■ **What the task requires**:
Copy each line below holding "worn".

Records from a data collection:

──────

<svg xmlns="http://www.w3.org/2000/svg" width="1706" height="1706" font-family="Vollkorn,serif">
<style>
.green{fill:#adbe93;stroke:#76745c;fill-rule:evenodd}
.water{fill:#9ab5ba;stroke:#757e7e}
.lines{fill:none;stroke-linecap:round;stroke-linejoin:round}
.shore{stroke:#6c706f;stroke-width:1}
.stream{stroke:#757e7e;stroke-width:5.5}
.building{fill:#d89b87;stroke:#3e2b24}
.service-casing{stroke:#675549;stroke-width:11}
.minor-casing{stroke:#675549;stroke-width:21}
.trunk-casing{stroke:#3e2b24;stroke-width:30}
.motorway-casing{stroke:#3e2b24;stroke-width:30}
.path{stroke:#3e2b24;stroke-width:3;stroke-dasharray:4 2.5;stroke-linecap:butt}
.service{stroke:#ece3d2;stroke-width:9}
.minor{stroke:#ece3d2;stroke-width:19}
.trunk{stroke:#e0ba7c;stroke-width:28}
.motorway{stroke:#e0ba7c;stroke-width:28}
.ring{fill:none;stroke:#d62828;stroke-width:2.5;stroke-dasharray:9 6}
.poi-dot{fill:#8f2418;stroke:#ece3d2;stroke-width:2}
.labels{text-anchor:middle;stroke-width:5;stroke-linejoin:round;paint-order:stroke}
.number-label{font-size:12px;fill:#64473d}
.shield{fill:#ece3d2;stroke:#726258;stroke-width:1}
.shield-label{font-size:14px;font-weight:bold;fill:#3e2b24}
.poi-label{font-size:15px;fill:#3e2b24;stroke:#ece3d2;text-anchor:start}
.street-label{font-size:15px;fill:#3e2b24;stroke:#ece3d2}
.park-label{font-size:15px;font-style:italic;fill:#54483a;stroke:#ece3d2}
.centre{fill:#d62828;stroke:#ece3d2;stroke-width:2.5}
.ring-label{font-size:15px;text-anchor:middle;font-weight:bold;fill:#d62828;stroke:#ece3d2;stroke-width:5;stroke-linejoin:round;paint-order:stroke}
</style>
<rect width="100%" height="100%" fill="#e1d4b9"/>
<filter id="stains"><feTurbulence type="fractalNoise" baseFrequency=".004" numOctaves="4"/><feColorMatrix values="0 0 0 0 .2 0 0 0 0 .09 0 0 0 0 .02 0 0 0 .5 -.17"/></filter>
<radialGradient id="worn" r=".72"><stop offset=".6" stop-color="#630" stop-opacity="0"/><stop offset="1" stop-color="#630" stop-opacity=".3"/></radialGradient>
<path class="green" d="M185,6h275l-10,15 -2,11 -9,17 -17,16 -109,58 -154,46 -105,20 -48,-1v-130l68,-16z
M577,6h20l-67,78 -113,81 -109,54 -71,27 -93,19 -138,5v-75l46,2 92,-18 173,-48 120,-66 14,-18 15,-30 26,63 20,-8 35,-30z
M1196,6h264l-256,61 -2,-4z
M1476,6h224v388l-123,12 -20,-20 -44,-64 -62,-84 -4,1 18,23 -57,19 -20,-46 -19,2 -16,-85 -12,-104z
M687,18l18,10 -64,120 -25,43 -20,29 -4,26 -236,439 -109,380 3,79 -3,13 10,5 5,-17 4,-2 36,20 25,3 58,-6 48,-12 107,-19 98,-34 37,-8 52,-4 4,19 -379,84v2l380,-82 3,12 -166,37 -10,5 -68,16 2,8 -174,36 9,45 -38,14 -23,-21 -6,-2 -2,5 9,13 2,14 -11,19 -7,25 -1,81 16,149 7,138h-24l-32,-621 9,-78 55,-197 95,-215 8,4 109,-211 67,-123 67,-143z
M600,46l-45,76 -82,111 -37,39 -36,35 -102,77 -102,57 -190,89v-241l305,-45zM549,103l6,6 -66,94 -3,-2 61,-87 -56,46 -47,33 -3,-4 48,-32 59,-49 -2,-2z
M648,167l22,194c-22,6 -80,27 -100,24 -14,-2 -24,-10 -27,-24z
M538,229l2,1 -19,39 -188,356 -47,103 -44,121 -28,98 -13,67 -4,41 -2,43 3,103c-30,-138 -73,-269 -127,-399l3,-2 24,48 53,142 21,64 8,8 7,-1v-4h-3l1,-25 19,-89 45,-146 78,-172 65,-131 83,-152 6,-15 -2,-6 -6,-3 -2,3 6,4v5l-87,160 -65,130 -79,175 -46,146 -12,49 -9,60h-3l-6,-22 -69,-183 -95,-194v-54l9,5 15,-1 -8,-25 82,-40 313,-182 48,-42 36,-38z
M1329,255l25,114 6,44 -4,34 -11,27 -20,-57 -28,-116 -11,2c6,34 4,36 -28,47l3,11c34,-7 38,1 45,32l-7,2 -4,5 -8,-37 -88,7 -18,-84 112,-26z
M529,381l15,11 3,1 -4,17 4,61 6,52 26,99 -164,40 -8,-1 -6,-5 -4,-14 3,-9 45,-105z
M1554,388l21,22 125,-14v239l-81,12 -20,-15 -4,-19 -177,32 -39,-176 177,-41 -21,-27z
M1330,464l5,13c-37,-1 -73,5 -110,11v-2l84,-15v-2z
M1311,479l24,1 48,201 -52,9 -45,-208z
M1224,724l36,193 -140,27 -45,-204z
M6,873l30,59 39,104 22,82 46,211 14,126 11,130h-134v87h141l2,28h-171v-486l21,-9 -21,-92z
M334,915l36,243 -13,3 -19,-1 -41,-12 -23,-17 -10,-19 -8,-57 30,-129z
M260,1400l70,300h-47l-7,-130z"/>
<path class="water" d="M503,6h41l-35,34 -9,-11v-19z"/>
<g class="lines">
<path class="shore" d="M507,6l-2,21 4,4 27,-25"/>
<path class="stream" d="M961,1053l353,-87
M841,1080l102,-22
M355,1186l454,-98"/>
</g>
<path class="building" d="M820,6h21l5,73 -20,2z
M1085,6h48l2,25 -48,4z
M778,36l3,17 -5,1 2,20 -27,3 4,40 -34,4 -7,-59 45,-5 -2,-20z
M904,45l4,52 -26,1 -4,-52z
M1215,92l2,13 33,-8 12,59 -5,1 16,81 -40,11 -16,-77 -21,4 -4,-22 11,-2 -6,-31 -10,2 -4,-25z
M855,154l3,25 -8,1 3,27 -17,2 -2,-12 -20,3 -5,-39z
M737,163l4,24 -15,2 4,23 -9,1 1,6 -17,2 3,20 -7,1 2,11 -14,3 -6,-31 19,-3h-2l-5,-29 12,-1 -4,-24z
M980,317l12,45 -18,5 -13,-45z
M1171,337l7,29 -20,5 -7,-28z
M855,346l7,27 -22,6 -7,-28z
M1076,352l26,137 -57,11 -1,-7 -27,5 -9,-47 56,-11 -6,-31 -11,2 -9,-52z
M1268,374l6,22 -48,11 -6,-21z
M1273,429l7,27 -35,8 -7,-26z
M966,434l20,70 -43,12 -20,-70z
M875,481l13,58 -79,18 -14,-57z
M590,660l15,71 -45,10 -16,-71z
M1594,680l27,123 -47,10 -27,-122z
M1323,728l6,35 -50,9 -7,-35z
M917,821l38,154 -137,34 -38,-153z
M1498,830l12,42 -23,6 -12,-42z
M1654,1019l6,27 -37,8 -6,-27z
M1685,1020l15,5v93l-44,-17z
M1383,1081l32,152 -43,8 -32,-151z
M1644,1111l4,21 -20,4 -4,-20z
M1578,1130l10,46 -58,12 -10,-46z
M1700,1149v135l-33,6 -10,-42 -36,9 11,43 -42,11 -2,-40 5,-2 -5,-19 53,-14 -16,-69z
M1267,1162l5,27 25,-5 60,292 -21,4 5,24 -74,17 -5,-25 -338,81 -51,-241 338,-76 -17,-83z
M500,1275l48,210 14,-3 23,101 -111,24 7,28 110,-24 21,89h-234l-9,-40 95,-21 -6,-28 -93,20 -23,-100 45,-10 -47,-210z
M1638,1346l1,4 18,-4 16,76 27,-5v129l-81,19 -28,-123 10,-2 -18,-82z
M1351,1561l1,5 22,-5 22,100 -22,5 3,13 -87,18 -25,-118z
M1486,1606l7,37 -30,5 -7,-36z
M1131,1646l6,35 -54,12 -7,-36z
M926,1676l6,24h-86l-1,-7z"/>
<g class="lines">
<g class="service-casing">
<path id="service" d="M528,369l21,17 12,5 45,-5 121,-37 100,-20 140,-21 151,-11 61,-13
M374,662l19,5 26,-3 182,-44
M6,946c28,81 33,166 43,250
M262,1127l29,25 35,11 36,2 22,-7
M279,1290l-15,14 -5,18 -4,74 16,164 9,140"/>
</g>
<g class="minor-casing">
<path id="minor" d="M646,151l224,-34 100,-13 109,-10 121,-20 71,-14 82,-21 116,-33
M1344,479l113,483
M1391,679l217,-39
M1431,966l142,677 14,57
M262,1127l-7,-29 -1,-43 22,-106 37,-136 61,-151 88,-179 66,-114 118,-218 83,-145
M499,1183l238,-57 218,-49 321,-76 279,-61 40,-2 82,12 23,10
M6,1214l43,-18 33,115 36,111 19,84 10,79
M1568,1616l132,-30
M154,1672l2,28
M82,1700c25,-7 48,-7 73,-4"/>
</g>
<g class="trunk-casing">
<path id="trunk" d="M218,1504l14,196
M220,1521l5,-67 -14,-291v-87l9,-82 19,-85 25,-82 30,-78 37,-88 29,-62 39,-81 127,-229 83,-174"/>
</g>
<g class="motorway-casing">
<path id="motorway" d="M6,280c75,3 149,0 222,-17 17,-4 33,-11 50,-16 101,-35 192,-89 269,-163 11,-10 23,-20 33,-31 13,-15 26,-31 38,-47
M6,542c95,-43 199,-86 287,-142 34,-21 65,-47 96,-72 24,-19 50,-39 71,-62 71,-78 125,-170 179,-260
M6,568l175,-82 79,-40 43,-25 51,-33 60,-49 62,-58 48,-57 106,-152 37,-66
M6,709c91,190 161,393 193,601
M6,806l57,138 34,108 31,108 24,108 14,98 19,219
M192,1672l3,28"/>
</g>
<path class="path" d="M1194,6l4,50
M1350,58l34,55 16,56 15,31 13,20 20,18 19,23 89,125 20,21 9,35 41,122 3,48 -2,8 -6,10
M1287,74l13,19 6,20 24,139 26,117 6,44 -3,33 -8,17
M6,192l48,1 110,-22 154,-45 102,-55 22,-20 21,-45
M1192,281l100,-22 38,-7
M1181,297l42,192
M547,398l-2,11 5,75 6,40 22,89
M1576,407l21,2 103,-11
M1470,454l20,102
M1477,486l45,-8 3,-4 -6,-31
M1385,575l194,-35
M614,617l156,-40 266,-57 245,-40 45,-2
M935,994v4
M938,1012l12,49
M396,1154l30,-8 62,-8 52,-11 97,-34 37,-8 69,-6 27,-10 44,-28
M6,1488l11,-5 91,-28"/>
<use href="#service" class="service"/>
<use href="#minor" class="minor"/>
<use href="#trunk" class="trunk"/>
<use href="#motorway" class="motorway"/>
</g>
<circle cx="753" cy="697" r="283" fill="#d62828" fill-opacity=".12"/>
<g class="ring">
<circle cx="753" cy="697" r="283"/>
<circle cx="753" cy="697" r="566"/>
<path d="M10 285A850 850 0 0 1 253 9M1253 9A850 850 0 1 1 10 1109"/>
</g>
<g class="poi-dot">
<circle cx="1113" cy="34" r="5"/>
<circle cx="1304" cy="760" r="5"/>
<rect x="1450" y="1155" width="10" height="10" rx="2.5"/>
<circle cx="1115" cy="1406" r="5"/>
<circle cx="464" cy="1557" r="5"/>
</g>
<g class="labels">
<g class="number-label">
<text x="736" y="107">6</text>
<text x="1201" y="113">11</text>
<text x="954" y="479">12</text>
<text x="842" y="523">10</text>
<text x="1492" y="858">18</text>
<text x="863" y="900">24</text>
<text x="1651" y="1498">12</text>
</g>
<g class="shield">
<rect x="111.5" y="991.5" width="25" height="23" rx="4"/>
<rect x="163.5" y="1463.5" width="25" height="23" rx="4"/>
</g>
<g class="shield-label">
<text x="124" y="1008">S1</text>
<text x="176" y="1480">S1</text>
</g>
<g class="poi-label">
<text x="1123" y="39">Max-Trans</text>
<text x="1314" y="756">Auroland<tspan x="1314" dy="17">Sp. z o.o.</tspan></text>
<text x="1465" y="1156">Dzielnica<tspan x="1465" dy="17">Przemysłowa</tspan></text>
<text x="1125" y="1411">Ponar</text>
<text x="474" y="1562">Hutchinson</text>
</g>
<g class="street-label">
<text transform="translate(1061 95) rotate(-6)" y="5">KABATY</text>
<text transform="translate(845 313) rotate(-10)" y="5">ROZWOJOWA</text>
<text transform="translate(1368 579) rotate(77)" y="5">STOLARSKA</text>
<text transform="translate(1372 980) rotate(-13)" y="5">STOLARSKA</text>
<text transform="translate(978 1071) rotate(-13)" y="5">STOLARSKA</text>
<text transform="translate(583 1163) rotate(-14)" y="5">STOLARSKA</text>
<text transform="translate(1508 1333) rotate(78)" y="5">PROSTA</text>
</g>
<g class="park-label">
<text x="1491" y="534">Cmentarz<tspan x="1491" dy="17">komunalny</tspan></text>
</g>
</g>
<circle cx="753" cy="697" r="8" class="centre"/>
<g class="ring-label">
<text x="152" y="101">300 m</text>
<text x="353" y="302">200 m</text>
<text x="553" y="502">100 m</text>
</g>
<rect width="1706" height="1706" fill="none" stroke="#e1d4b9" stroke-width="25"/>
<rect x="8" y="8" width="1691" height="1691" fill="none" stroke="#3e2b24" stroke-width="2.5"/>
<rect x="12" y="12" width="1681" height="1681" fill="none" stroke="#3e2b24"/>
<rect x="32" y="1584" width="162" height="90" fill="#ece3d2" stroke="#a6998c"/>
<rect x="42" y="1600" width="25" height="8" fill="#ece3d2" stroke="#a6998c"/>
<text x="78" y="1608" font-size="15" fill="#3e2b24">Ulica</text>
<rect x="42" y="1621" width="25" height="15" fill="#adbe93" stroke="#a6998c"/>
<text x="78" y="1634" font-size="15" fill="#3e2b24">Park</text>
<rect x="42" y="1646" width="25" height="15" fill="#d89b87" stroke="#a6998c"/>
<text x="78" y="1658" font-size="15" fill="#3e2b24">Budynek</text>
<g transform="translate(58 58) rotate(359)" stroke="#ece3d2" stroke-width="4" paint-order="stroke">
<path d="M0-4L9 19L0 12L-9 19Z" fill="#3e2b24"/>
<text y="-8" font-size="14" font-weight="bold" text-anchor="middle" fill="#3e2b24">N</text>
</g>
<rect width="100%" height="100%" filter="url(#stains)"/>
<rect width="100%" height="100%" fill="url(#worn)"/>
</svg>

──────

■ **Output below**:
<radialGradient id="worn" r=".72"><stop offset=".6" stop-color="#630" stop-opacity="0"/><stop offset="1" stop-color="#630" stop-opacity=".3"/></radialGradient>
<rect width="100%" height="100%" fill="url(#worn)"/>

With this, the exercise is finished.